Bis die Liebe zu Beate letztlich Alain getötet hatte.
„Haben sich eigentlich schon Karo und Danilo gemeldet?“
Suse hob den Kopf und musterte Alicia, die diesen Blick ungerührt erwiderte. Sie würde also nicht weiter mit ihr dieses Thema diskutieren. Zumindest nicht jetzt und hier.
„Nachdem sie Hals über Kopf geflüchtet sind und uns um unser céilí gebracht haben, bin ich gespannt, was der Grund dafür war.“
„Nicolas hat sein Hotel ausgebaut, wie jeden Sommer übrigens, und offensichtlich wächst ihm das alles über den Kopf. Es gab eine heftige Auseinandersetzung mit den Handwerkern, weil er kurzfristige Änderungen der Baupläne durchsetzen wollte. Und nun wollen die alles hinschmeißen, wenn sie nicht so wie bisher mit Karo verhandeln können.“
„ Das ist ein Grund, einen Urlaub abzubrechen? Ist Nicolas wirklich so schwierig?“
„Du kennst doch Karo. Wenn eins ihrer Kinder um Hilfe schreit, lässt sie alles stehen und liegen und flitzt los, um es zu retten. ‚Gott kann nicht überall sein und dafür hat er Mütter gemacht‘, hat sie mir mal geantwortet, als ich eines Tages genau wie du eben nachgefragt habe, ob ihre Kinder nicht alt genug wären, ihre Probleme allein zu lösen. Und es stimmt ja auch, Kinder bleiben immer Kinder, egal wie viele Jahre sie auf dem Buckel haben. Außerdem war dieser Aufenthalt bei uns gar nicht geplant. Ich schätze mal, Danilo kann seine Praxis nicht ewig schließen.“
„Mütter“, seufzte Alicia mit einer gewissen Theatralik.

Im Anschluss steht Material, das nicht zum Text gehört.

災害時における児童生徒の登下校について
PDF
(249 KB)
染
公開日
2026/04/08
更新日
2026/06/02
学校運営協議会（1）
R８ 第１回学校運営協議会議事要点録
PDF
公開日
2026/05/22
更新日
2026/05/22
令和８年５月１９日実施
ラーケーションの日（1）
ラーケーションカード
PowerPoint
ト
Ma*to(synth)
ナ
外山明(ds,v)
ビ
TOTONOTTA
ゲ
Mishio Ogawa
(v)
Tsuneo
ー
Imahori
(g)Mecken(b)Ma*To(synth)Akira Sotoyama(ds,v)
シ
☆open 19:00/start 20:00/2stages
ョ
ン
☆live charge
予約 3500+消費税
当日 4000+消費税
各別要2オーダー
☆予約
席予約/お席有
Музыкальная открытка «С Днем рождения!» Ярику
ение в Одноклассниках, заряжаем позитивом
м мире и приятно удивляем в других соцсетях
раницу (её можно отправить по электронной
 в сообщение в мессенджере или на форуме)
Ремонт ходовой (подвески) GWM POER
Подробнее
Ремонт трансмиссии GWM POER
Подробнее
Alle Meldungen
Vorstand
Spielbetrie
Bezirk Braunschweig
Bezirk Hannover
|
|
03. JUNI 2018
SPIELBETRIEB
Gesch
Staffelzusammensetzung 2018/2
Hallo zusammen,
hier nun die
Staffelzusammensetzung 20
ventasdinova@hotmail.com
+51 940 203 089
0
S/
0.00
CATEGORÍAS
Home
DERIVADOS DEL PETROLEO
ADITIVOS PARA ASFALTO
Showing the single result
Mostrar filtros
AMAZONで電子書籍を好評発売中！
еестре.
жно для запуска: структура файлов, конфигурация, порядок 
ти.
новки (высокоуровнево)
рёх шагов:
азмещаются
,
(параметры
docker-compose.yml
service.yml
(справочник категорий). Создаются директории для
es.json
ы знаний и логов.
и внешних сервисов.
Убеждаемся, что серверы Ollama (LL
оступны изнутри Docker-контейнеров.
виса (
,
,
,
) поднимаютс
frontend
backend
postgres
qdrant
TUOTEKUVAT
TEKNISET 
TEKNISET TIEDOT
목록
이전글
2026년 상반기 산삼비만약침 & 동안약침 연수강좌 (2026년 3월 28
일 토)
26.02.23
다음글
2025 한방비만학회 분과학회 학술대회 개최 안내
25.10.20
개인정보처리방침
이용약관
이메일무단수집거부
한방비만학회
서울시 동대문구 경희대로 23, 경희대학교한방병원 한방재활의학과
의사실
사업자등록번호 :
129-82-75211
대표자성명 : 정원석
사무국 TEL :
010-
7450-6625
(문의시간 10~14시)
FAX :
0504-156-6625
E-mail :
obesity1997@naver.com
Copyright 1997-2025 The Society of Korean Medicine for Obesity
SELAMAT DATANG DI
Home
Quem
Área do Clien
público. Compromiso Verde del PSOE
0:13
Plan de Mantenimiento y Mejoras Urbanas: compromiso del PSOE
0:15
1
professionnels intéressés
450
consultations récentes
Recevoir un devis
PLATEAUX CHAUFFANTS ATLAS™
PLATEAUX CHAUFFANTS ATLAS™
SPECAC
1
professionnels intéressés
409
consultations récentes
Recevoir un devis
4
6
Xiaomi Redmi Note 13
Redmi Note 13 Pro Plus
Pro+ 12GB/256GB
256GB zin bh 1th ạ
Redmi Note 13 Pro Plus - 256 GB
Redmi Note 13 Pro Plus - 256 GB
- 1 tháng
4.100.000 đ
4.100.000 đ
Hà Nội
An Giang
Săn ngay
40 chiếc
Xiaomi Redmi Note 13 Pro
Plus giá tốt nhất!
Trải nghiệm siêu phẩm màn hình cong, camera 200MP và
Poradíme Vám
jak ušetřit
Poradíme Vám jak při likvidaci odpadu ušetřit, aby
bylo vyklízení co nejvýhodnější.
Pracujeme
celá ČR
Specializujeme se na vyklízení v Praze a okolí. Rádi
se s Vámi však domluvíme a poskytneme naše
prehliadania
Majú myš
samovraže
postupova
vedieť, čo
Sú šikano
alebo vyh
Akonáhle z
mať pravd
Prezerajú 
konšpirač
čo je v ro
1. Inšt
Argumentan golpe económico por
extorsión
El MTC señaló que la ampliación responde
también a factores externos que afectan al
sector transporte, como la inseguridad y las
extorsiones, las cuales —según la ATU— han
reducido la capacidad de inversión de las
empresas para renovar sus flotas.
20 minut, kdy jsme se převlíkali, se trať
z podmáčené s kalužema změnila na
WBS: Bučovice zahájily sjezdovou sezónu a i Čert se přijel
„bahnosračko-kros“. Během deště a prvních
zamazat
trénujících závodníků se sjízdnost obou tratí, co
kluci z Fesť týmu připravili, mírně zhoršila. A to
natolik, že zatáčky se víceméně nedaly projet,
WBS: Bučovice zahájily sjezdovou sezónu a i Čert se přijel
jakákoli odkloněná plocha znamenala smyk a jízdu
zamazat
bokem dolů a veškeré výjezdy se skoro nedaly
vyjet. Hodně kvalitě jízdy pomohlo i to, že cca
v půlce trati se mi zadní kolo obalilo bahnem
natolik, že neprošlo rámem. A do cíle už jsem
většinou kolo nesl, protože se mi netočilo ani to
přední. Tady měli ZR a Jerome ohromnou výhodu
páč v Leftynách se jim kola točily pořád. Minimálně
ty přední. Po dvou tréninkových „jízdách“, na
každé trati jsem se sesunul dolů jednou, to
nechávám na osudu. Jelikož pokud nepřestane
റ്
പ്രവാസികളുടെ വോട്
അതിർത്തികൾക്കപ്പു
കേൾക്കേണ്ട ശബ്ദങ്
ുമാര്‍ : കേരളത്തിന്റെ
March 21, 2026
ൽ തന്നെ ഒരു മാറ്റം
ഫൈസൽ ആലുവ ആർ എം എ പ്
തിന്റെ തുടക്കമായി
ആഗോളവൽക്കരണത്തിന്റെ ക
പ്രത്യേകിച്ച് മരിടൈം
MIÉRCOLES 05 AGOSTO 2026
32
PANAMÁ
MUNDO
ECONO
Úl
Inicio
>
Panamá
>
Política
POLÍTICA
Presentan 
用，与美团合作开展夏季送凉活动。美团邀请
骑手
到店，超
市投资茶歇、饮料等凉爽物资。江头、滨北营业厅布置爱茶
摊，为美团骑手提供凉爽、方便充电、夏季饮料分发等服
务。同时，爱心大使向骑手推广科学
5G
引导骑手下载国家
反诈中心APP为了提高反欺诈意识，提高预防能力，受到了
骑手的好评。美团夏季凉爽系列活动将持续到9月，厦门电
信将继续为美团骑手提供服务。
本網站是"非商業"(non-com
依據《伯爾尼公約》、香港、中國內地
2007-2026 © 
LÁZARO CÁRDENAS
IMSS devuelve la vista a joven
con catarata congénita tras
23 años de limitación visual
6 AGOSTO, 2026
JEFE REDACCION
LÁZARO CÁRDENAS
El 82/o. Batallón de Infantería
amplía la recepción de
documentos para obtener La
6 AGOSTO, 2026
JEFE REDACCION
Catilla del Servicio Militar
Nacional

„Du sagst es. Mütter“, wiederholte Susanne mit warmer Stimme und ein liebevolles Lächeln legte sich über ihr Gesicht. „Eines schönen Tages und in hoffentlich nicht allzu ferner Zukunft wirst du es selbst erleben.“
Während Alicia noch nach einer unverfänglichen Erwiderung suchte, fiel Suse etwas anderes ein, was sie unbedingt loswerden musste. „Ronan war heute Morgen bei uns, aber du bist nicht zum Frühstück erschienen.“
Alicia zuckte mit der Schulter und dankte insgeheim Gott dafür, dass Suse nicht in ihre Richtung schaute, weil ihr sonst unter Garantie die leichte Röte auf ihren Wangen aufgefallen wäre. „Was wollte er denn?“
„Er hat mir sein Leid geklagt, weil Ean ihm wieder einmal kaum von der Pelle rückt und ihn mit Fragen löchert, seit sie das Auto in Teelin gefunden haben. Angeblich tragen die Obstbäume und Gemüsepflanzen in unseren Gärten aufgrund des guten Wetters so viele Früchte, dass wir diese nicht alle selbst verwerten können, weshalb er sie den gardaí bringt.“
„Doch Ronan schaltet auf Stur und hüllt sich in beharrliches Schweigen bezüglich der Untersuchungsergebnisse der Gerichtsmediziner, um die Ermittlungen nicht zu gefährden, stimmt ’s? Armer Ean.